FIGURE 6.

cr-u-PAR co-immunoprecipitates with LRP in the absence of tcu-PA·PAI-1 complexes. A, cells expressing wt u-PAR were incubated with buffer (lane 1), 10 nm tcu-PA·PAI-1 (lane 2), 500 nm RAP (lane 3), or 500 nm RAP, and 10 nm tcu-PA·PAI-1 complex (lane 4). u-PAR was affinity-precipitated with the monoclonal α-LRP antibody, 11H4, and detected using polyclonal α-u-PAR antibody. Nonspecific binding of u-PAR to protein G beads was minimal.
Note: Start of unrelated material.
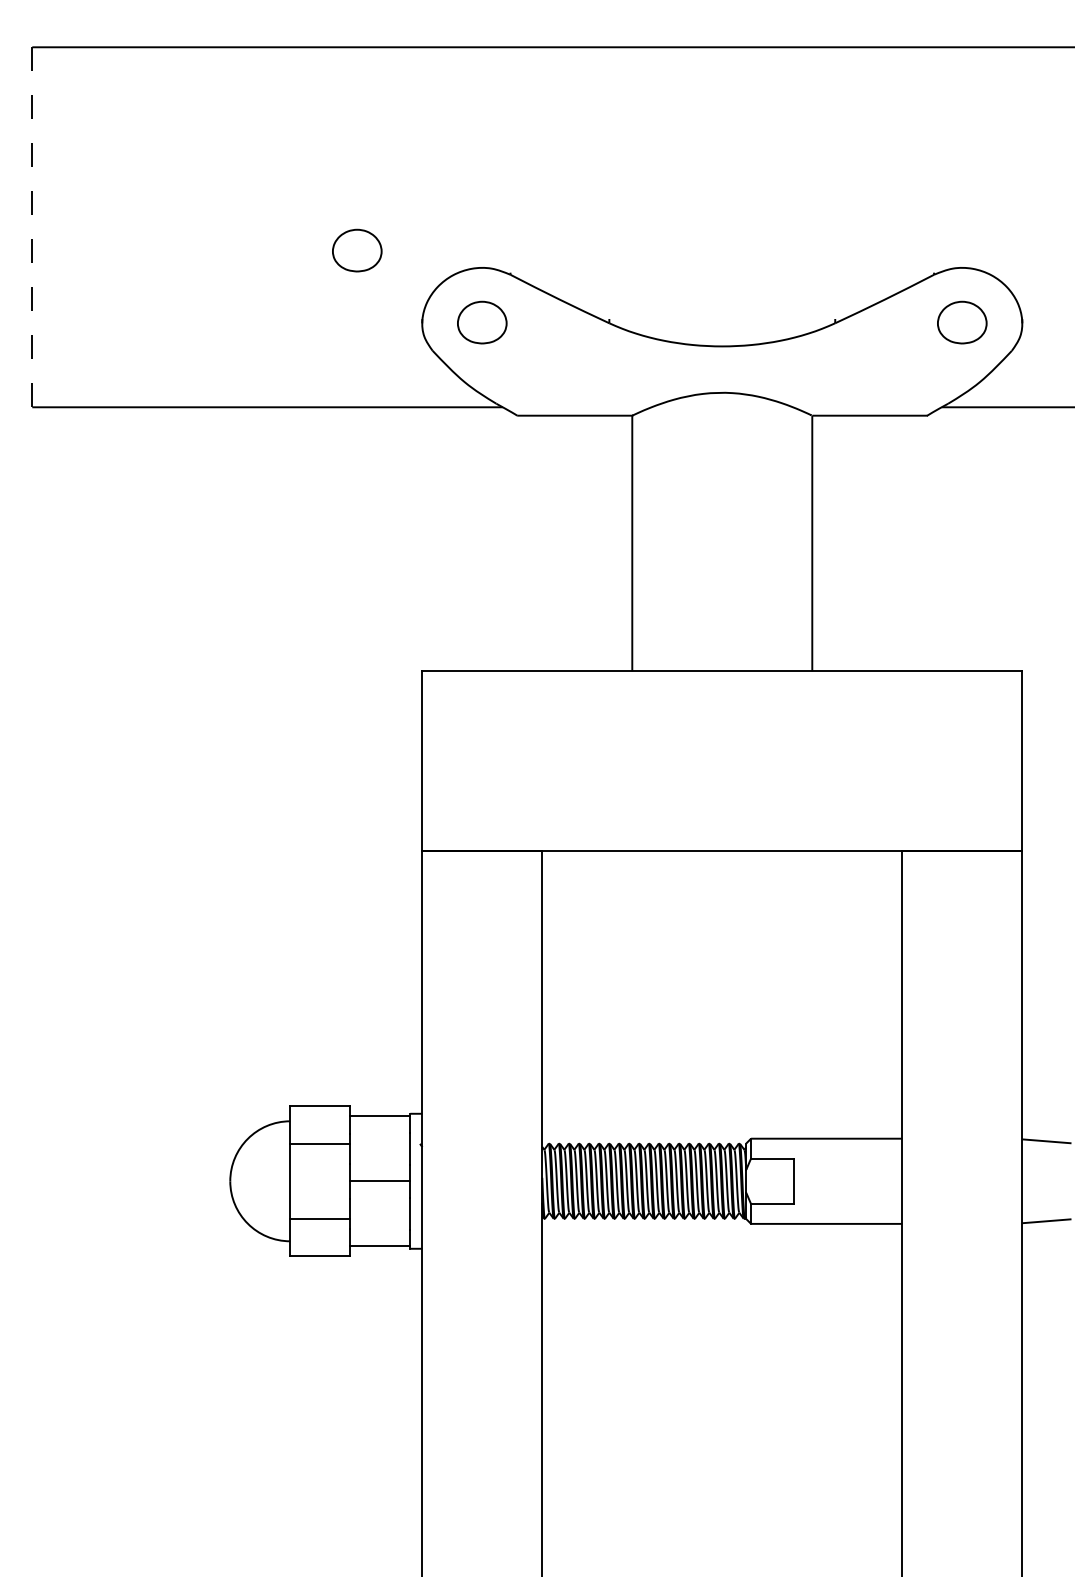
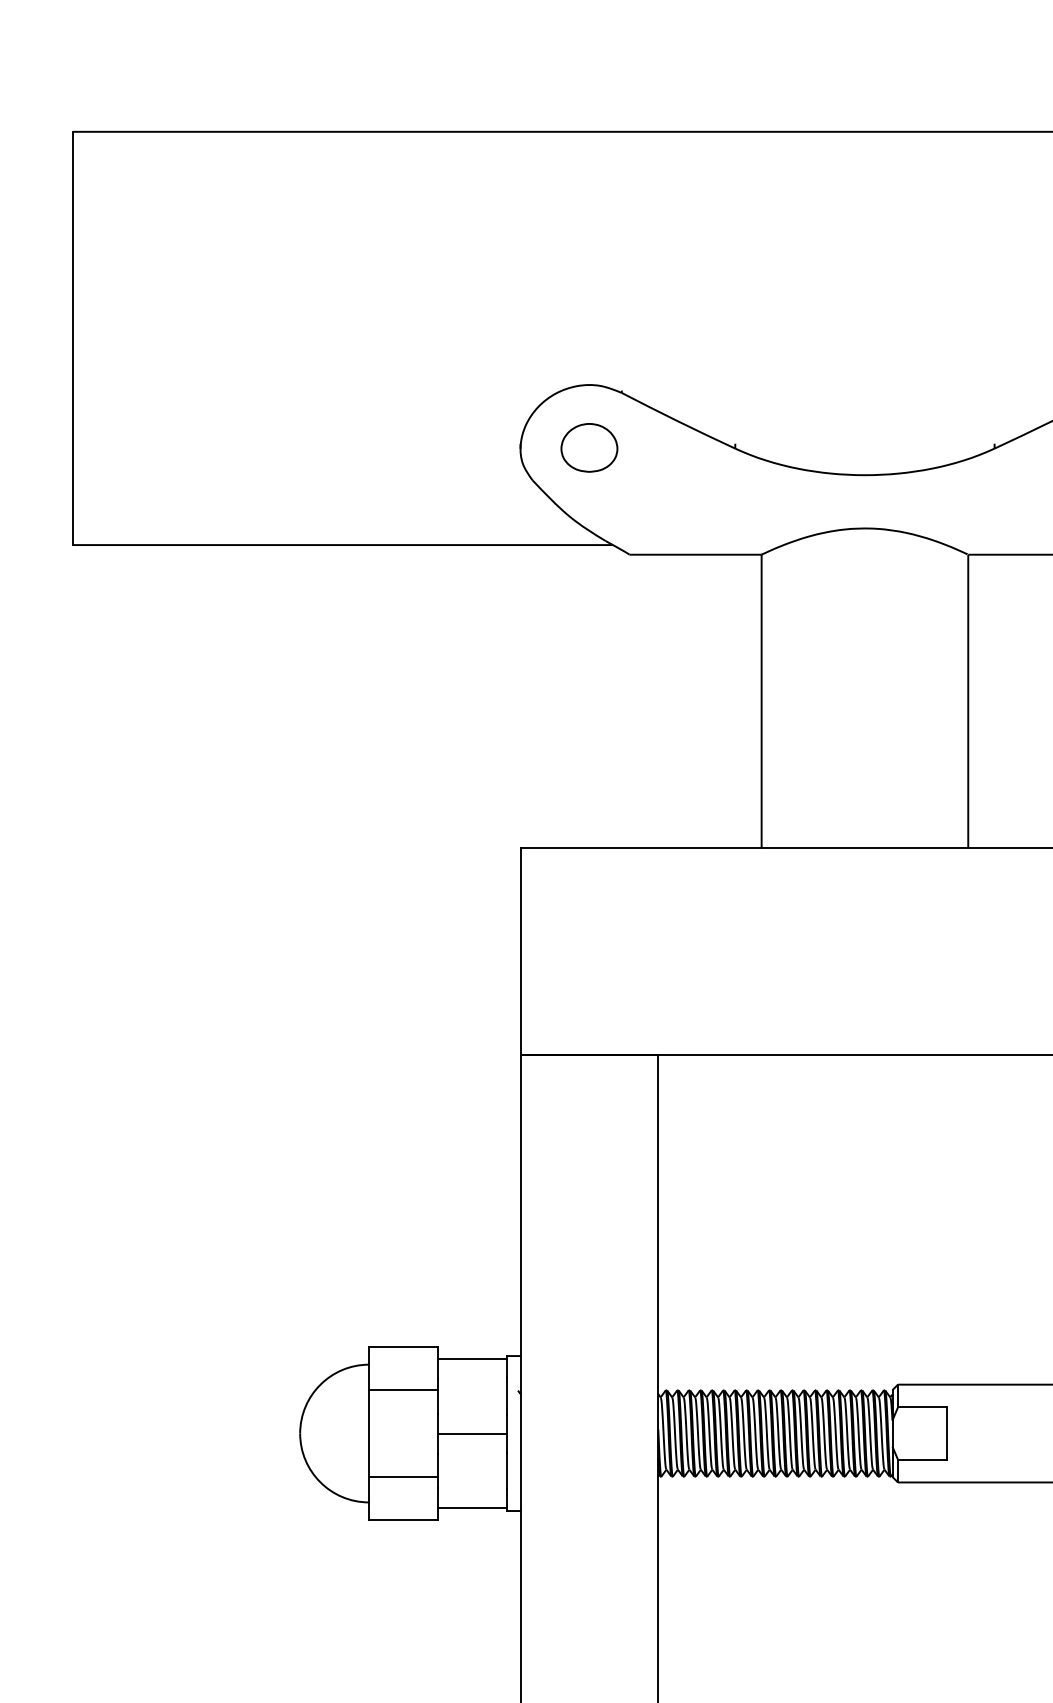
line: (32, 227) -> (73, 338), dashed -> solid
part: (357, 250) -> (446, 365), removed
B, cells expressing wt u-PAR (lanes 1 and 2) or cr-u-PAR (lanes 3 and 4) were incubated in the absence (lanes 1 and 3) or presence (lanes 2 and 4) of 10 nm tcu-PA·PAI-1 complex and u-PAR affinity-precipitated as described under “Experimental Procedures.” The band intensities are shown (C), with data representing the mean ± S.D. of three individual replicates (t test; *, p < 0.03; **, not significant; and ***, p < 0.0005). D, cr-u-PAR-expressing cells were treated with buffer only (lane 1), 4 μm SMB (lane 2), or 500 nm RAP (lane 3) for 30 min before lysis and immunoprecipitation with α-LRP antibody followed by immunoblotting with α-u-PAR antibody.